(Assignment) Reproduce word for word the passage of the super-waiver article starting at "A legislative provision" and ending at "Thursday (April 18).".

(Excerpt)

Watch Out For The Super-Waiver

The new "super-waiver" legislation proposed in the House is dangerously broad and should be opposed by all nonprofits concerned with social justice.

The new "super-waiver" legislation proposed in the House is dangerously broad and should be opposed by all nonprofits concerned with social justice.

The new "super-waiver" legislation proposed in the House is dangerously broad and should be opposed by all nonprofits concerned with social justice.

A legislative provision with far-reaching effects that should be of concern to all nonprofits has been included in the TANF welfare reauthorization bill that will be marked up this week in the House. This "super-waiver" legislation has been introduced by Reps. Wally Herger (R-CA) and Buck McKeon (R-CA) as part of the TANF reauthorization bill (at page 88 of H.R. 4090, The Personal Responsibility, Work and Family Promotion Act of 2002) that will be marked up in the House in two subcommittees (Ways and Means Committee and Committee on Education and the Workforce) on Wednesday (April 17) and Thursday (April 18).

What is a "super-waiver?" This "super-waiver" legislation would allow the Secretaries of Health and Human Services and Labor (Herger bill), and Education (H.R. 4092, the McKeon bill) to approve requests by states to waive federal statutory and regulatory requirements, with hardly any restrictions, applicable to ANY program under those Departments in order for the states to conduct "demonstration projects." (Medicaid is exempt, however.) States have only to show that the waiver "has a reasonable likelihood of achieving the objectives of the program or programs involved" and that the waiver request is neutral in cost. If the appropriate Secretary does not act upon a state request within 90 days, it is presumed approved and can go forward. Waivers can last for up to five years and can be renewed.

(Extracted entries)
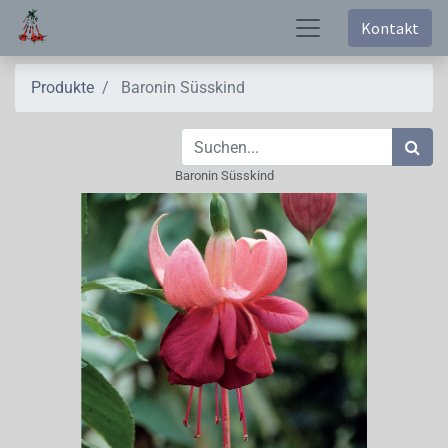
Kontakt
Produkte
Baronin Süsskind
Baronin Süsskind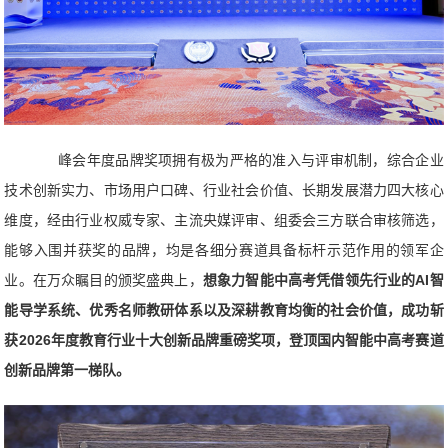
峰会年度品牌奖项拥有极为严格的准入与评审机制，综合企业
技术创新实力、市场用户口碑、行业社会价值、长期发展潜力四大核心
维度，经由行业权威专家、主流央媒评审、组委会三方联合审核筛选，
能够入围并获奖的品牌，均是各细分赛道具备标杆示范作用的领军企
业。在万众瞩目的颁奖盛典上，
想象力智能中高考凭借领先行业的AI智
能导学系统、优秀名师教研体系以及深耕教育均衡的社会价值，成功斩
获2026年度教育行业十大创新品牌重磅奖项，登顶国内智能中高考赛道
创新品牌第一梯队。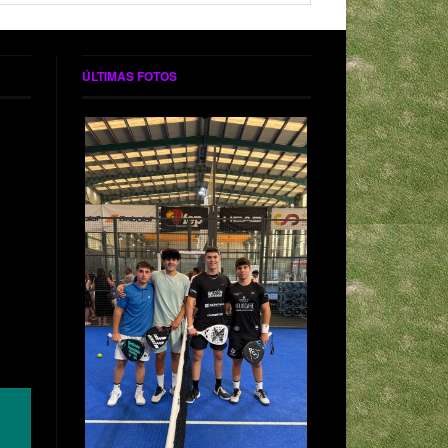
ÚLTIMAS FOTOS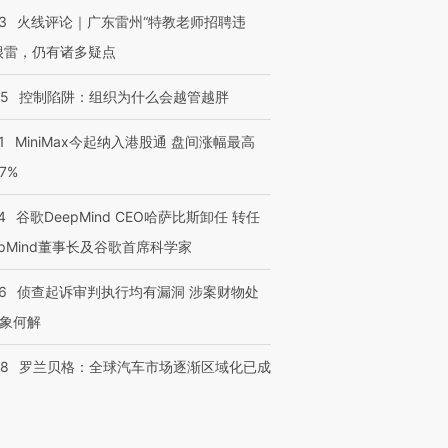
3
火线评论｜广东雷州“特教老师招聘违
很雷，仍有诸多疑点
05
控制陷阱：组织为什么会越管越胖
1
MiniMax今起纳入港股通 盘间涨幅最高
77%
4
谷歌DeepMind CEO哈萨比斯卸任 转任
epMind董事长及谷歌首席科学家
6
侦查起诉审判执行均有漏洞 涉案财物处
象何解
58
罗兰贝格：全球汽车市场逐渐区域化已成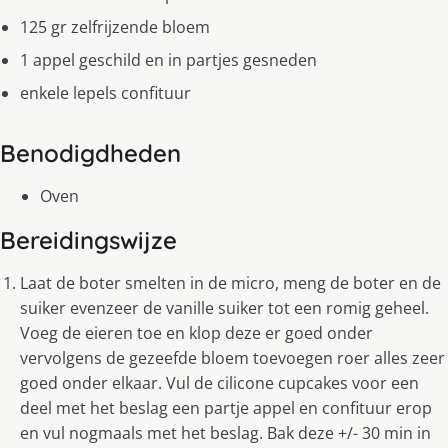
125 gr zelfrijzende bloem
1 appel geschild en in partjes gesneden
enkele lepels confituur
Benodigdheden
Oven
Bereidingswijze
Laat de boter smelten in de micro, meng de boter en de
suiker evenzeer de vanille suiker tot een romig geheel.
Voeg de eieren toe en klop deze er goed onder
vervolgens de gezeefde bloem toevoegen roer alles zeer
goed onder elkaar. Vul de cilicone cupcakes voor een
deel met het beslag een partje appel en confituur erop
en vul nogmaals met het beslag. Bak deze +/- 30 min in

(Written solution)
A legislative provision with far-reaching effects that should be of concern to all nonprofits has been included in the TANF welfare reauthorization bill that will be marked up this week in the House. This "super-waiver" legislation has been introduced by Reps. Wally Herger (R-CA) and Buck McKeon (R-CA) as part of the TANF reauthorization bill (at page 88 of H.R. 4090, The Personal Responsibility, Work and Family Promotion Act of 2002) that will be marked up in the House in two subcommittees (Ways and Means Committee and Committee on Education and the Workforce) on Wednesday (April 17) and Thursday (April 18).